- Born: Denford Coll McDonald 9 April 1929 Tapanui, New Zealand
- Died: 1 February 2020 (aged 90) Wellington, New Zealand

= Denford McDonald =

New Zealand businessman (1929–2020)

Denford Coll McDonald (9 April 1929 – 1 February 2020) was a New Zealand mechanical engineer and businessman most closely associated with the motor vehicle industry. He was chief executive officer and then chair of Mitsubishi New Zealand.

==Biography==
Born in the small Otago town of Tapanui on 9 April 1929, McDonald was the son of Ada McDonald (née Denford) and James Charles Alexander McDonald. He was educated at Southland Boys' High School, before studying mechanical engineering at Canterbury University College, and graduating Bachelor of Engineering in 1952.

McDonald joined Todd Motors as a graduate trainee engineer in 1952, and rose to become general manager in 1984. In 1987, Todd Motors was sold to Mitsubishi Motors, and McDonald became the chief executive officer of Mitsubishi New Zealand. In 1995, he was appointed as chairman of Mitsubishi New Zealand.

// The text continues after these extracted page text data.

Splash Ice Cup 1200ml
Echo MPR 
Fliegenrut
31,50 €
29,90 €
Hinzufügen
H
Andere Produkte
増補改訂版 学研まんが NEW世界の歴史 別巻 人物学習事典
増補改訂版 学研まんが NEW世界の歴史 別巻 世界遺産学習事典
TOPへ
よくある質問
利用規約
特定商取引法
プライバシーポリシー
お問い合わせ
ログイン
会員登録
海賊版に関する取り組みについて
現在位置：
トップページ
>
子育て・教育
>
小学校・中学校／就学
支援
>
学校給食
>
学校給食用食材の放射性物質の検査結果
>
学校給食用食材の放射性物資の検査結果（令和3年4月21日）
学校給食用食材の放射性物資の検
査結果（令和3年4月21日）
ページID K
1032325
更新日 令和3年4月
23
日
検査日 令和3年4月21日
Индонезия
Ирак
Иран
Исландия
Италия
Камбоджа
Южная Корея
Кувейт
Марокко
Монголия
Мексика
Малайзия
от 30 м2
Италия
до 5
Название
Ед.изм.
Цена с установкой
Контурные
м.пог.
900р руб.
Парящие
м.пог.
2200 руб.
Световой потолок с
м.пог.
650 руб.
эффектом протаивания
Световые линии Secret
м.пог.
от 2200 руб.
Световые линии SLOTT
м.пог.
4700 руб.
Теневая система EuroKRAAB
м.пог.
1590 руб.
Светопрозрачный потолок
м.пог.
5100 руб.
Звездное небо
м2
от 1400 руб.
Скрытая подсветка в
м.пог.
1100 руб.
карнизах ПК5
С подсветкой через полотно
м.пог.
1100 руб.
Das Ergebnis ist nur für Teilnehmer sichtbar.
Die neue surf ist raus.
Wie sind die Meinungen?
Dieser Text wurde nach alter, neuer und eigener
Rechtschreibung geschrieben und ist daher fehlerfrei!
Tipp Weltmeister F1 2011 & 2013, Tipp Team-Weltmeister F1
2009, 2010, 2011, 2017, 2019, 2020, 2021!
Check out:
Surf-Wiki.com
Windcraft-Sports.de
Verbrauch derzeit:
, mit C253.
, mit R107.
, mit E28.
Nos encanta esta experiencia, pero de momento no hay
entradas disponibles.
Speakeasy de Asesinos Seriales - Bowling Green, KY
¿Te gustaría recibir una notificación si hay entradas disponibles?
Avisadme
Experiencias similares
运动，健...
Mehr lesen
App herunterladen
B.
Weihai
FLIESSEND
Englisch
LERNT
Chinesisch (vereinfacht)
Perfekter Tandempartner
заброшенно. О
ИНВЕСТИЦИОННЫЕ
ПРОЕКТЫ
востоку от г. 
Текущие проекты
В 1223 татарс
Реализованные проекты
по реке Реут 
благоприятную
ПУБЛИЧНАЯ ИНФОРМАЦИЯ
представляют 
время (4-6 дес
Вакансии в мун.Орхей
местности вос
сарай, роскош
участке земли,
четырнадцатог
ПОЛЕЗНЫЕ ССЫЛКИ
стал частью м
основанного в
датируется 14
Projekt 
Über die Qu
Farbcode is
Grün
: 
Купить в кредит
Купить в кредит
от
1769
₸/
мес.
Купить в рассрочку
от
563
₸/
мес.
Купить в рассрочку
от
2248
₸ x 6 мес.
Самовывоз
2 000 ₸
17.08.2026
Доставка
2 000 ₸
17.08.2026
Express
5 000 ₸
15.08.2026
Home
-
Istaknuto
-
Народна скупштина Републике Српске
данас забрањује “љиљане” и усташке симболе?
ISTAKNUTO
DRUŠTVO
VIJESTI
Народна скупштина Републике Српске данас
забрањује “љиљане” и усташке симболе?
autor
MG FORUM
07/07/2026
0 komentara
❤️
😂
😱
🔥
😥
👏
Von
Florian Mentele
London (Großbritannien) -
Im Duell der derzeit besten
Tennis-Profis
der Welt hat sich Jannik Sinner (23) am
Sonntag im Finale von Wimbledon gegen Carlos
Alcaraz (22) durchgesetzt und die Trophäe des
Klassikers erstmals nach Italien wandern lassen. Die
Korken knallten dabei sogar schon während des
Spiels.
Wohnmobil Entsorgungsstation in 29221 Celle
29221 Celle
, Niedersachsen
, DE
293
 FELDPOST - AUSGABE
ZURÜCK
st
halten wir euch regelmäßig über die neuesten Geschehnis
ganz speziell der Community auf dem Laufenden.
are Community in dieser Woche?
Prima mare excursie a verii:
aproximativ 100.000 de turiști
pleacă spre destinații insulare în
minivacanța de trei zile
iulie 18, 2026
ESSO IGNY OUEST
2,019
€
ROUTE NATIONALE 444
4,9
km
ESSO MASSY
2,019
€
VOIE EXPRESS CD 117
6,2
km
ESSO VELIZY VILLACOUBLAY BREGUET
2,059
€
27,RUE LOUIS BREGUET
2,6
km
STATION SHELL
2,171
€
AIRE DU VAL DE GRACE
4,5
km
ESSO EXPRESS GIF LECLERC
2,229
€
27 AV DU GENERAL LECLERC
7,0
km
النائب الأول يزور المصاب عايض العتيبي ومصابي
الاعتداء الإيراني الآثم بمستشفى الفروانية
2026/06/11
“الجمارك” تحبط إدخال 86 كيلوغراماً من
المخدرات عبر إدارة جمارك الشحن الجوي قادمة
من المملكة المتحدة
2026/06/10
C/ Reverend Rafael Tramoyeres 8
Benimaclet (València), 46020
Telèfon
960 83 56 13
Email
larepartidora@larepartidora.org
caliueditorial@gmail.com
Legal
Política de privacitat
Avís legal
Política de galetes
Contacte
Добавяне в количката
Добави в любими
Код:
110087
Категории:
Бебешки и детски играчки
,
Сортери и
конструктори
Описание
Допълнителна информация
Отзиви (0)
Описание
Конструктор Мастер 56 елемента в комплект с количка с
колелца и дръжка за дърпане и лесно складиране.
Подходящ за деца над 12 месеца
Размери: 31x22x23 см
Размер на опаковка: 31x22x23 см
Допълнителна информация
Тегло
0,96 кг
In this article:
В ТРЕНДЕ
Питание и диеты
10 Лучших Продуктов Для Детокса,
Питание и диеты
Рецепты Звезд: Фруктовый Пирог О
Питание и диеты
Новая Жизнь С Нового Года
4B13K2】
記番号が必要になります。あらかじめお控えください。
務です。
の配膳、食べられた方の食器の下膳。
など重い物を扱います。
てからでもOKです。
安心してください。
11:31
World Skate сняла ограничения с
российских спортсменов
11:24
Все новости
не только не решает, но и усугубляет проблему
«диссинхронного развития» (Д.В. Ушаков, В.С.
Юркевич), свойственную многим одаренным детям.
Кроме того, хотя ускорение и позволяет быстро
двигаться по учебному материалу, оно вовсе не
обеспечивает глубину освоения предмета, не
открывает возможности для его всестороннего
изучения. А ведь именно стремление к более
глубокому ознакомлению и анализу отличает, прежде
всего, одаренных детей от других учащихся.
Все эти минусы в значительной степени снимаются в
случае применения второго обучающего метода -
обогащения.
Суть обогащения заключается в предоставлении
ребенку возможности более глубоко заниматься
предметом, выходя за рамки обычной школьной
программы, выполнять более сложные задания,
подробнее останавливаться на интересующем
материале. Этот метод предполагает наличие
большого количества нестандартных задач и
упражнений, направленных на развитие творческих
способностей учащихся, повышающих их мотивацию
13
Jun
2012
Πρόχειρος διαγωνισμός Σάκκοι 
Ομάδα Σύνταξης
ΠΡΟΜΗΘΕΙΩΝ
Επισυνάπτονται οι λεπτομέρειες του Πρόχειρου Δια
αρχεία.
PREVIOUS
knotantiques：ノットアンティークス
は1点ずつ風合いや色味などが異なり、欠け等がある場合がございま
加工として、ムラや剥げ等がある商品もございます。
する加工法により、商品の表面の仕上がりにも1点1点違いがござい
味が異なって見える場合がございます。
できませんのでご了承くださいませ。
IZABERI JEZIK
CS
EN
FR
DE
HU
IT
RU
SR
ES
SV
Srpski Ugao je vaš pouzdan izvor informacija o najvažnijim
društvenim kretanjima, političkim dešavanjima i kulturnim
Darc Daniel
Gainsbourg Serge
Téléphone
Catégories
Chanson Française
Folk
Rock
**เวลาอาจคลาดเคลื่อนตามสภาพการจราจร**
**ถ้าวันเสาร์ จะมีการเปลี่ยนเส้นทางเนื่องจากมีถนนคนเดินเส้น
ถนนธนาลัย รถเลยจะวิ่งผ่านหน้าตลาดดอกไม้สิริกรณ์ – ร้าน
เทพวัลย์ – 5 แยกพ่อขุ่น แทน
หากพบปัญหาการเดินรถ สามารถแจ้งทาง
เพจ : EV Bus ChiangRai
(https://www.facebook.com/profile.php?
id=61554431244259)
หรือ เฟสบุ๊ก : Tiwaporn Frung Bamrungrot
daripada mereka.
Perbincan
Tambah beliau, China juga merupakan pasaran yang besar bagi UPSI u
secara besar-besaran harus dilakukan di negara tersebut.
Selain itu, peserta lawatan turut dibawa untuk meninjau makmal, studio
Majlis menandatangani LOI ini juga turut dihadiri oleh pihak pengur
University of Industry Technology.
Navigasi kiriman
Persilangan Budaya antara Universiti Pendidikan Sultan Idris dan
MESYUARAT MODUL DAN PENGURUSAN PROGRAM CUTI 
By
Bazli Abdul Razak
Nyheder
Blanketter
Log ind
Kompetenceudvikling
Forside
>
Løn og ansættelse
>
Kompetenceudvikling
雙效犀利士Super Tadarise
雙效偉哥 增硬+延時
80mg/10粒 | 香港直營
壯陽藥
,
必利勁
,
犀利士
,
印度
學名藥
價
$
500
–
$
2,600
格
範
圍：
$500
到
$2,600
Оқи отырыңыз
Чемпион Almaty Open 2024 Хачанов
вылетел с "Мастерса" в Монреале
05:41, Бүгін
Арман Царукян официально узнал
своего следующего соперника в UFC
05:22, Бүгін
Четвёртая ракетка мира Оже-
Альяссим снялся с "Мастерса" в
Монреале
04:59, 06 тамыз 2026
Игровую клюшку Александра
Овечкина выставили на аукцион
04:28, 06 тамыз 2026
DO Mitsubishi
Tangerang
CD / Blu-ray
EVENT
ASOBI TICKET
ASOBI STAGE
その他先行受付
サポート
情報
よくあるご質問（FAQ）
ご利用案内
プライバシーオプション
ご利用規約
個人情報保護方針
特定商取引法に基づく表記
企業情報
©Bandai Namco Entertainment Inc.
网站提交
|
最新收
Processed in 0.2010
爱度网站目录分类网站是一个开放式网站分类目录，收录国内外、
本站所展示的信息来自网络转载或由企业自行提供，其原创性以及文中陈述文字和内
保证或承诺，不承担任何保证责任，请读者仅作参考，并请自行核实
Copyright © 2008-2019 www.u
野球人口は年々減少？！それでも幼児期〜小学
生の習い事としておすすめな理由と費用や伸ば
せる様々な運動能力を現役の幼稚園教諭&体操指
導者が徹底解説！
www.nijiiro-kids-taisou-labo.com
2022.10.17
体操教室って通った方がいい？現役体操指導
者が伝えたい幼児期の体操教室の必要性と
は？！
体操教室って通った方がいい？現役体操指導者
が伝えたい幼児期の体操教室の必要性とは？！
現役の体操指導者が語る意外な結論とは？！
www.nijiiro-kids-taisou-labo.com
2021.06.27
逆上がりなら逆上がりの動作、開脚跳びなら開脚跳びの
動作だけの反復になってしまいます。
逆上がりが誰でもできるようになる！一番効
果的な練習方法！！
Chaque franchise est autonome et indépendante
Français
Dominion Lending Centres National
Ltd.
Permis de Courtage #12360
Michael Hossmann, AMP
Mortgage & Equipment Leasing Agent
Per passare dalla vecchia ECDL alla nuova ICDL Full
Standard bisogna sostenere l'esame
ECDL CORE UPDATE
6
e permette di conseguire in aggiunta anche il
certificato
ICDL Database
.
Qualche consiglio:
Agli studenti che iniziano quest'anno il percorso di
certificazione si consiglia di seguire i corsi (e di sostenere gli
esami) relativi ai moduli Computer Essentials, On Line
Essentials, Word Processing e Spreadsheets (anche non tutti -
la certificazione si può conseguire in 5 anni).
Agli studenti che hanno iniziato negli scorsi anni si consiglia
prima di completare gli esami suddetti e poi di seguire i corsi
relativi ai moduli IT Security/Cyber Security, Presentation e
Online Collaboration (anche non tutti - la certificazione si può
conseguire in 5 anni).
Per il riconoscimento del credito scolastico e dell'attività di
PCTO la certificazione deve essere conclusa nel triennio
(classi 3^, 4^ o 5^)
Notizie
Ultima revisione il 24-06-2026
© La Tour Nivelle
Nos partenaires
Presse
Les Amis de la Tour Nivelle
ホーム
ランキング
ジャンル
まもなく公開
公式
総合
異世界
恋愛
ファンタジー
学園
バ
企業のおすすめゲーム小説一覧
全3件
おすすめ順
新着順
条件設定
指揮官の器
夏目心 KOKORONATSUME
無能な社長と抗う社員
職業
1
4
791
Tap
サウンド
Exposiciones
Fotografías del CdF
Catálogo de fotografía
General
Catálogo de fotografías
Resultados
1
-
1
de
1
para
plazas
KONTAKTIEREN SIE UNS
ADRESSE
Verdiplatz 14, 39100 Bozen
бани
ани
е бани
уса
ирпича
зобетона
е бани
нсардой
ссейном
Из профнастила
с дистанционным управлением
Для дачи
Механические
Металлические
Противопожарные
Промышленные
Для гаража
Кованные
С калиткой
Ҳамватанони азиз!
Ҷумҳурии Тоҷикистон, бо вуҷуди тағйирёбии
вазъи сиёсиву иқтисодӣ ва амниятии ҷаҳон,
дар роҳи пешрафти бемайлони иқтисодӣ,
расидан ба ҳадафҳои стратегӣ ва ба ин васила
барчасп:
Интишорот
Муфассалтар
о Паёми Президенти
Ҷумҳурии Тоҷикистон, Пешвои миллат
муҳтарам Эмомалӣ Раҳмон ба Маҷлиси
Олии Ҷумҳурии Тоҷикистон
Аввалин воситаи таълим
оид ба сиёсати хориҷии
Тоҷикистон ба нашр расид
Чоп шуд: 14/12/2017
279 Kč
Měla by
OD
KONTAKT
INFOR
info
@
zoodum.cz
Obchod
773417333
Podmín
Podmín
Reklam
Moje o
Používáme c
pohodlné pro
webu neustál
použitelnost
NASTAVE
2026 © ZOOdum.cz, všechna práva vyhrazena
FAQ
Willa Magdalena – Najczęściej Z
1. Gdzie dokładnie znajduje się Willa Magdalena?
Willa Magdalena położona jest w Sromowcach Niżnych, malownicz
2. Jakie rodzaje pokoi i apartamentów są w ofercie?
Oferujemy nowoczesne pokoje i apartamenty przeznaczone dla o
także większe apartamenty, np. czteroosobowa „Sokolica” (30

Other corporate and governance roles undertaken by McDonald include being on the boards of the New Zealand Standards Council, Energy Direct and Television New Zealand, and as deputy chairman of the New Zealand Qualifications Authority. He also was chair of the Wellington Institute of Technology council, and the student hub at that institution, opened in 2009, was named in McDonald's honour.

In the 1989 Queen's Birthday Honours, McDonald was appointed an Officer of the Order of the British Empire, for services to the motor vehicle industry. He was also a Fellow of the New Zealand Institute of Management.

McDonald died at this home in Wellington on 1 February 2020.